Description of the task: Find each line of the entries with the string "displays", please, and copy it.

Recorded information:
_ _ _
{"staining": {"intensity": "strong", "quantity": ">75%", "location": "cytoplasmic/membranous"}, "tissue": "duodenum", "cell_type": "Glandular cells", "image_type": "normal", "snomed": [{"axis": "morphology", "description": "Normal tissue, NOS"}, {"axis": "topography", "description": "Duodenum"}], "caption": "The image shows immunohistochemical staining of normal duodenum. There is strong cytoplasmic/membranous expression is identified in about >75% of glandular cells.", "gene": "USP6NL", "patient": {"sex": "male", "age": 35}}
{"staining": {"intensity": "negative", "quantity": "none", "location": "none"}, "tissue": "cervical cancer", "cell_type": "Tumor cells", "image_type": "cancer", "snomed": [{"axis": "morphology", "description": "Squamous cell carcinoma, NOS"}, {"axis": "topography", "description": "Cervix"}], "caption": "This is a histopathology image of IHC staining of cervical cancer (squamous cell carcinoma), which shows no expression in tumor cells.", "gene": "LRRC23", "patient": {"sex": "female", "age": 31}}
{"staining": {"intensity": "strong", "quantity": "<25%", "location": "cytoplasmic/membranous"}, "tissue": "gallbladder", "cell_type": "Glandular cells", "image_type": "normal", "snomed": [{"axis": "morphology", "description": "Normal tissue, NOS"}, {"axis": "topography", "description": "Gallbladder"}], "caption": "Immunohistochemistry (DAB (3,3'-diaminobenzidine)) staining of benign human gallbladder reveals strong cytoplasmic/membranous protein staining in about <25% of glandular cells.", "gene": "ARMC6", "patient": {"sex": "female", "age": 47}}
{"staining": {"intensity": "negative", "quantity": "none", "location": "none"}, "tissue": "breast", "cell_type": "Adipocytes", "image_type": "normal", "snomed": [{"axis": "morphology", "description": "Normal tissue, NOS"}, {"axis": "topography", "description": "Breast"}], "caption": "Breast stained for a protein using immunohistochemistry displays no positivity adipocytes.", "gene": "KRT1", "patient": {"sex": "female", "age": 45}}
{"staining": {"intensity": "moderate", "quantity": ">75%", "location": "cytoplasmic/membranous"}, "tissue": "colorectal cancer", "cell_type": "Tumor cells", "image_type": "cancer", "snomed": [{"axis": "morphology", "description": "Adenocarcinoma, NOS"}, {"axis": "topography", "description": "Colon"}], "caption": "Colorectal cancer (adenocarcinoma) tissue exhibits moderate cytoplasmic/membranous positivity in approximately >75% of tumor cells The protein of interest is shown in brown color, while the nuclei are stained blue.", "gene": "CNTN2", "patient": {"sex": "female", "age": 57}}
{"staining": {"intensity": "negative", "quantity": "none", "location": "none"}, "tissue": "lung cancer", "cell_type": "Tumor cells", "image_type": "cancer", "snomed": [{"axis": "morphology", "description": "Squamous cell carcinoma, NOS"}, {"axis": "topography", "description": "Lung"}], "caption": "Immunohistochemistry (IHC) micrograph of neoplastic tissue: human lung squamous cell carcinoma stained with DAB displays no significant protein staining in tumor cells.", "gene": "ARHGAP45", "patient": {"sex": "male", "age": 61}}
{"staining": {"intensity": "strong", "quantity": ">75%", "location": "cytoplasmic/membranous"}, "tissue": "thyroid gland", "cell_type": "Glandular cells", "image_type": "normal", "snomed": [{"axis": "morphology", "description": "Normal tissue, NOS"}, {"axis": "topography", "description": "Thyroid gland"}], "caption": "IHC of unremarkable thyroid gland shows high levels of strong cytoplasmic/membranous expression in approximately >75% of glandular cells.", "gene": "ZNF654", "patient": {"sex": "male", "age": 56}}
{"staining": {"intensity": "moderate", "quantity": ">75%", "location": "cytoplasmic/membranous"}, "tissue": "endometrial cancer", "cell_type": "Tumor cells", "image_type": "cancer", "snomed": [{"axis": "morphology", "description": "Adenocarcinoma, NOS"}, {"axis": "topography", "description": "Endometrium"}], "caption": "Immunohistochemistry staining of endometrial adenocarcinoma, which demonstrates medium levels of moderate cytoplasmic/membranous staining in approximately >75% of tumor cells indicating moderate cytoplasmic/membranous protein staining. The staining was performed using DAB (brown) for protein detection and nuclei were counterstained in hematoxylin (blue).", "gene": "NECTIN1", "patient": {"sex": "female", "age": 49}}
_ _ _
Output below:
{"staining": {"intensity": "negative", "quantity": "none", "location": "none"}, "tissue": "breast", "cell_type": "Adipocytes", "image_type": "normal", "snomed": [{"axis": "morphology", "description": "Normal tissue, NOS"}, {"axis": "topography", "description": "Breast"}], "caption": "Breast stained for a protein using immunohistochemistry displays no positivity adipocytes.", "gene": "KRT1", "patient": {"sex": "female", "age": 45}}
{"staining": {"intensity": "negative", "quantity": "none", "location": "none"}, "tissue": "lung cancer", "cell_type": "Tumor cells", "image_type": "cancer", "snomed": [{"axis": "morphology", "description": "Squamous cell carcinoma, NOS"}, {"axis": "topography", "description": "Lung"}], "caption": "Immunohistochemistry (IHC) micrograph of neoplastic tissue: human lung squamous cell carcinoma stained with DAB displays no significant protein staining in tumor cells.", "gene": "ARHGAP45", "patient": {"sex": "male", "age": 61}}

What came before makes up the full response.